The model from the tutorial works without issue. I've noticed differences in the input details between the tflite versions of these models. For example, the tutorial model (working):

{'name': 'input',
 'index': 88, 
 'shape': array([  1, 224, 224,   3], dtype=int32),
 'shape_signature': array([  1, 224, 224,   3], dtype=int32),
 'dtype': <class 'numpy.uint8'>, 
 'quantization': (0.0078125, 128), 
 'quantization_parameters': {'scales': array([0.0078125], dtype=float32),
 'zero_points': array([128], dtype=int32),
 'quantized_dimension': 0},
 'sparsity_parameters': {}}

While the input details for my non-working tflite model are:

{'name': 'input_1',
 'index': 0,
 'shape': array([1, 1, 1, 3], dtype=int32),
 'shape_signature': array([-1, -1, -1,  3], dtype=int32),
 'dtype': <class 'numpy.float32'>,
 'quantization': (0.0, 0),
 'quantization_parameters': {'scales': array([], dtype=float32),
 'zero_points': array([], dtype=int32),
 'quantized_dimension': 0}, 
 'sparsity_parameters': {}}

Could it be something with the conversion?

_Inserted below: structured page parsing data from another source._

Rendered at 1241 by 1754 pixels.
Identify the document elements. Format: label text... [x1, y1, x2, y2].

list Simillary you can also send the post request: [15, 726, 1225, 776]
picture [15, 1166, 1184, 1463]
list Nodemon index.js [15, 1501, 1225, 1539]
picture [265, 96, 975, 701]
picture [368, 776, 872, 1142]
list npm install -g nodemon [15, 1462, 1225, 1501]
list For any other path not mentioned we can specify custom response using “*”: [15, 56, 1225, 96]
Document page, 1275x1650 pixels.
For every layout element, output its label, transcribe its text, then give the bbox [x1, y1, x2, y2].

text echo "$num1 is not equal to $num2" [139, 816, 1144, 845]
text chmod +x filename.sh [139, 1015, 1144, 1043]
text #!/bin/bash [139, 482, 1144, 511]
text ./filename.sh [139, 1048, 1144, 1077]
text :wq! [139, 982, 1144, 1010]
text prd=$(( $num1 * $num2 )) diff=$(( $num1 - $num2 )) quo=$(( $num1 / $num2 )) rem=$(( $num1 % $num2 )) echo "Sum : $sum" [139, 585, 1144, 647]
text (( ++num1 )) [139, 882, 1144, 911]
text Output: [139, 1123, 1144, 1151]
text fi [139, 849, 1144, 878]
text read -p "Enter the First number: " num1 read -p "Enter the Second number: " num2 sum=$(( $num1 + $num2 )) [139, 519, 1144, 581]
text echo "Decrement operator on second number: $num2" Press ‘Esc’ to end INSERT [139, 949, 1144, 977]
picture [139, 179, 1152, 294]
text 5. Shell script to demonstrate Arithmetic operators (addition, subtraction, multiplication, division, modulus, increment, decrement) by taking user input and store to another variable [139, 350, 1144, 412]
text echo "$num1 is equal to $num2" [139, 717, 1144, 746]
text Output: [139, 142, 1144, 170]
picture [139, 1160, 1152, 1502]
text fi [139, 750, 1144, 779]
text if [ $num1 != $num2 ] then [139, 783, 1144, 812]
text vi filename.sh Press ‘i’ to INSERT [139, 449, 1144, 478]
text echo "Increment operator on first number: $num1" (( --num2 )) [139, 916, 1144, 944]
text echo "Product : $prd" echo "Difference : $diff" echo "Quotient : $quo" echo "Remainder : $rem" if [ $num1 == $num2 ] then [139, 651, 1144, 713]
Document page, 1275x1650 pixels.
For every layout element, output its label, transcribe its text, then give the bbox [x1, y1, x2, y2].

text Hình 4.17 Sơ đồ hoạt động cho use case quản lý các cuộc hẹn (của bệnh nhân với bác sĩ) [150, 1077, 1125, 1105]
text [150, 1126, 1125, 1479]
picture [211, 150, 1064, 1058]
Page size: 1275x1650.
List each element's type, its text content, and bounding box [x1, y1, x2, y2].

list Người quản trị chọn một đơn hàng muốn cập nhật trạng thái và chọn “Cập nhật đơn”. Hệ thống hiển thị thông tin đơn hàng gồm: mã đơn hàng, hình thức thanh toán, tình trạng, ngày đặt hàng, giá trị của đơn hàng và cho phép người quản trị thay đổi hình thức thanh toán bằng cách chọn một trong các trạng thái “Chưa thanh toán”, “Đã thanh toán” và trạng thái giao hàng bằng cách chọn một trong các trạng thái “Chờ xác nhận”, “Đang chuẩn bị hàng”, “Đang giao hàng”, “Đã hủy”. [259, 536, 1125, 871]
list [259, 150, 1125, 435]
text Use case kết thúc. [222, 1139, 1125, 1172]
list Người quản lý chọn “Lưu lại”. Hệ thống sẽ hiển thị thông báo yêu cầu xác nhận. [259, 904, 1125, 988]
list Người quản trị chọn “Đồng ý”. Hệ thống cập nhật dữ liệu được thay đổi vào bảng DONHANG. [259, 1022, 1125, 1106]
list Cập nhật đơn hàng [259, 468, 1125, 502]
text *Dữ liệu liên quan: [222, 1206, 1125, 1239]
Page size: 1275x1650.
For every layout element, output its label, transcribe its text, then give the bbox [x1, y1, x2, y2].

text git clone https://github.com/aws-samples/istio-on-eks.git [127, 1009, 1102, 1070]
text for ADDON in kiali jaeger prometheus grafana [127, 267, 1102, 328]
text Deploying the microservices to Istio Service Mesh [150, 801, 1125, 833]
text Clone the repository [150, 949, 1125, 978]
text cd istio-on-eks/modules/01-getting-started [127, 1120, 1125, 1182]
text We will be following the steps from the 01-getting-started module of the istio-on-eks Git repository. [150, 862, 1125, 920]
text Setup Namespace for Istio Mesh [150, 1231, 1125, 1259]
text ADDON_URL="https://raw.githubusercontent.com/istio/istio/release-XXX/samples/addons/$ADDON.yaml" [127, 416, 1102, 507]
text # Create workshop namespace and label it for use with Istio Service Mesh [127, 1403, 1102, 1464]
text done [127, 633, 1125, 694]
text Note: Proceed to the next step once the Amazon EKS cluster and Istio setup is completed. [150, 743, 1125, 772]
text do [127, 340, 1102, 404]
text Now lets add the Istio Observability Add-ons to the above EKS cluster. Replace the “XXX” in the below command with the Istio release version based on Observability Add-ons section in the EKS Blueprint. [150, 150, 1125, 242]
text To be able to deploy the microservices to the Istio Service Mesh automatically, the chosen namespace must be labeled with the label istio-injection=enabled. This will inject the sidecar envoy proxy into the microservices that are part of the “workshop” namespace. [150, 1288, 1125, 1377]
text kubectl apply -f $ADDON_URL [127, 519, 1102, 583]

The model worked fine in development using keras, and should be able to accept inputs of variable x- and y-dimensions (image sizes). I don't think dtypes are the issues here since uint8 and float32 should both be supported according to the documentation.

Solution

Ok, pretty easy fix it turns out. When using a CNN with unknown input dimensions (i.e. -1 in the shape_signature here, caused by setting -1 in the input layer) the unknown dimensions in the input tensor are set to 1. To get the model to allocate properly when using a model like this, you have to do 2 things:

Manually set the shape of the input tensor to be the shape of the input data, e.g. interpreter.resize_tensor_input(0, [1, input_shape[0], input_shape[1], 3], strict=True).
Manually set the dtype of the input data to match that of the model's input layer, seen in the 'dtype' entry in the input details.

It seems this is done automatically in regular TensorFlow, but the model must be prepared like this in the Lite version.

Edit: Regarding setting the dtype of the input data, this is done in the casting to numpy.array after it is imported from an image format, before calling allocate_tensors(). You can see the difference between the TF implementation (line 332) and the TFLite implmentation (line 77).